The U.S. Court of Appeals for the Second District, in a decision released on Monday, annulled an injunction that had prevented New York from enforcing cigarette tax laws that had been due to go into effect on September 1, 2010.
A spokeswoman for the state Department of Taxation was not available to say if New York might now start collecting cigarette taxes. Seneca Nation of Indians President Robert Odawi Porter said the tribe would continue their battle.
Several New York governors have tried and failed to collect the disputed taxes. In 1997, then-Governor George Pataki backed down on an effort to collect the reservation store cigarette taxes after 12 state troopers were injured in tire-burning protests by two upstate tribes.
The injunction on enforcing the cigarette tax laws had been granted by the Northern District's federal court. The appeals court rejected that decision, saying tribes failed to demonstrate they were likely to succeed on merits of their case.
The appeals court, which lifted all court stays pending appeal, also upheld the Western District federal court's decision to deny a request by the Seneca Nation, the Cayuga Nation, the Unkechauge Nation and the Mohawk Tribe to stop the state from levying the cigarette taxes.
New York's decades-long battle to collect taxes on cigarettes bought by smokers who are not members of Native American tribes could grind on because the appeals court sent the cases back to the lower courts.
State Attorney General Eric Schneiderman estimated that lost tax revenue amounts to $500,000 a day. New York state's cigarette taxes are among the nation's highest at $4.35 a pack.
"Today's decision respects tribal rights and at the same time represents an important victory for the state to collect deserved revenue and to protect public health," said Schneiderman.
New York City Mayor Bloomberg, a former smoker who banished cigarettes from parks, bars and restaurants, estimated the state could get as much as $500 million a year from Native American cigarette taxes.
Bloomberg has sued to block blackmarket sales of cigarettes over the Internet. Referring to the court decision, he added: "It will also greatly reduce New York City's tax losses caused by the bootlegging of unstamped cigarettes."
New York, like many states, has yet to see tax revenue rebound to pre-recession levels, which heightens its desire to collect the lost cigarette tax revenue.
The tribes say they do not have to charge cigarette taxes -- or fuel taxes either -- because of their sovereign immunity. "We will continue fighting against this overreaching action by the state to protect our treaty rights, tobacco commerce and all the jobs it supports," the Seneca president said.
New York state tried to sidestep the issue on sovereign immunity by requiring the wholesalers, which sell reservation stores millions of cigarettes a year, to collect the taxes. Native American smokers would not have to pay the taxes as each tribe would get a set amount of tax-free cartons.

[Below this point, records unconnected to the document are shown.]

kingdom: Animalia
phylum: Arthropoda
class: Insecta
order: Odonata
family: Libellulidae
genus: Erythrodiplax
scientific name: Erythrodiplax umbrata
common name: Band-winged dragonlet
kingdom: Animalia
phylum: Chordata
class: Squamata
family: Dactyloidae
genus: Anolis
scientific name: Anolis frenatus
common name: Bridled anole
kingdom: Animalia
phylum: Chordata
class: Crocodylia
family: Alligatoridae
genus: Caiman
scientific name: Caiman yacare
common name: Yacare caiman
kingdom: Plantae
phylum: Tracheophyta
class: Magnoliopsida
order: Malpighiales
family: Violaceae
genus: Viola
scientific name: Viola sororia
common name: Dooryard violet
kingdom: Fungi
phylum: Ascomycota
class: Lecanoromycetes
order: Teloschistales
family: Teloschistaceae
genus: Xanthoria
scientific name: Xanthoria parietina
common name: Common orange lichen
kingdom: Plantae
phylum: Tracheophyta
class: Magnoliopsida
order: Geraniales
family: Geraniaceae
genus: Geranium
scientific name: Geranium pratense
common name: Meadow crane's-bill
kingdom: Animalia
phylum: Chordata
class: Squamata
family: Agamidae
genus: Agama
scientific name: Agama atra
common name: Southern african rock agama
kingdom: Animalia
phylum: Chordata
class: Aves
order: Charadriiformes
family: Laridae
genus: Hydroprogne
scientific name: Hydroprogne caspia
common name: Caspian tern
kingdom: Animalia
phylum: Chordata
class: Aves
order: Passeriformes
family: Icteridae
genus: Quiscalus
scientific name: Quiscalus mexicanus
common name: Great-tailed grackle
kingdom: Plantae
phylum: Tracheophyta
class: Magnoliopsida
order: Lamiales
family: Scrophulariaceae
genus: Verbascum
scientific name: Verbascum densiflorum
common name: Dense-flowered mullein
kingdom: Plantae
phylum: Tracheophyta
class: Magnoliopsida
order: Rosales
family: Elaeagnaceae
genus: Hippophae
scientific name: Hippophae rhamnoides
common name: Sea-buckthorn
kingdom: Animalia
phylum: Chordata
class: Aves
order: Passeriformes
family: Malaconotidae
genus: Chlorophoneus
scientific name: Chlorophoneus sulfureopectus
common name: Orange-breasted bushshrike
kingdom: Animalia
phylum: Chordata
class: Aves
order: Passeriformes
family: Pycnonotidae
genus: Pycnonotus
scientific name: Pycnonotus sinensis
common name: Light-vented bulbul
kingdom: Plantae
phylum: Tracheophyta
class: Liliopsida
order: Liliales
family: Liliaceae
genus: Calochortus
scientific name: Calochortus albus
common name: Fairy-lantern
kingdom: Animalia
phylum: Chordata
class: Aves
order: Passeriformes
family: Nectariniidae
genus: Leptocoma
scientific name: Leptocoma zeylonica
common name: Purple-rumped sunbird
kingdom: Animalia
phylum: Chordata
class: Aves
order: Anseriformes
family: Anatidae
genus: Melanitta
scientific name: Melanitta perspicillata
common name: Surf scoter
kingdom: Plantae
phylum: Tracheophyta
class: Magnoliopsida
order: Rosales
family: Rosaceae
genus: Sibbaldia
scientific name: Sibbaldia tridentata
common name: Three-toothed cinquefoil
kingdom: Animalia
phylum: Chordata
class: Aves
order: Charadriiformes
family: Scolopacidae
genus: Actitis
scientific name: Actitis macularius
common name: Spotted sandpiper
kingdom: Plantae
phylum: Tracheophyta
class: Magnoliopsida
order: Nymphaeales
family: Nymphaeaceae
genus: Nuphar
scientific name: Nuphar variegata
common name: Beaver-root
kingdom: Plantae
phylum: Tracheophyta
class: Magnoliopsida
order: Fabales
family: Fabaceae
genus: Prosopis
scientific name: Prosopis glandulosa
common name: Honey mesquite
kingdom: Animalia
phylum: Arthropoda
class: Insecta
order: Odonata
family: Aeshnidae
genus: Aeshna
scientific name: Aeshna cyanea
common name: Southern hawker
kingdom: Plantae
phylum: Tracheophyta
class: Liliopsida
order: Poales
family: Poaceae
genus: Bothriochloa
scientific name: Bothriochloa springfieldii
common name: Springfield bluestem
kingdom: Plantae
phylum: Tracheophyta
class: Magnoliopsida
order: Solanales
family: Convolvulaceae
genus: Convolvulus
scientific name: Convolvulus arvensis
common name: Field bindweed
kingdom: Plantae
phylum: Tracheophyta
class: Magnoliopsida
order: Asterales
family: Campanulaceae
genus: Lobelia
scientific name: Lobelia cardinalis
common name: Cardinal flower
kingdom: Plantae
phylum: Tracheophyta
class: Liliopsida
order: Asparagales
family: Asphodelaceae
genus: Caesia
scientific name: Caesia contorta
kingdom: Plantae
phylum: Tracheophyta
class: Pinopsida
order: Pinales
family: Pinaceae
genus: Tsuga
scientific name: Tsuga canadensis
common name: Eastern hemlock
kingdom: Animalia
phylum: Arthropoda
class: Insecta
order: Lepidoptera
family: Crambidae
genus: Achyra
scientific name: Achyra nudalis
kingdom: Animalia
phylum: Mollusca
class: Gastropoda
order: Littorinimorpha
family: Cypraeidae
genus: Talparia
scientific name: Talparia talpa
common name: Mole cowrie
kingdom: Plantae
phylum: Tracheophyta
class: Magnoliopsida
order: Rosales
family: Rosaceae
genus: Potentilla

The Oneida, Cayuga and Unkechauge had argued that forcing the wholesalers to charge the tax "imposes an impermissible direct tax on tribal retailers, or alternatively, imposes an undue and unnecessary economic burden on tribal retailers," the appeals court said in its decision.
But the appeals court noted the U.S. Supreme Court has decided that Native American governments are not authorized "to market an exemption from state taxation to persons who would normally do business elsewhere."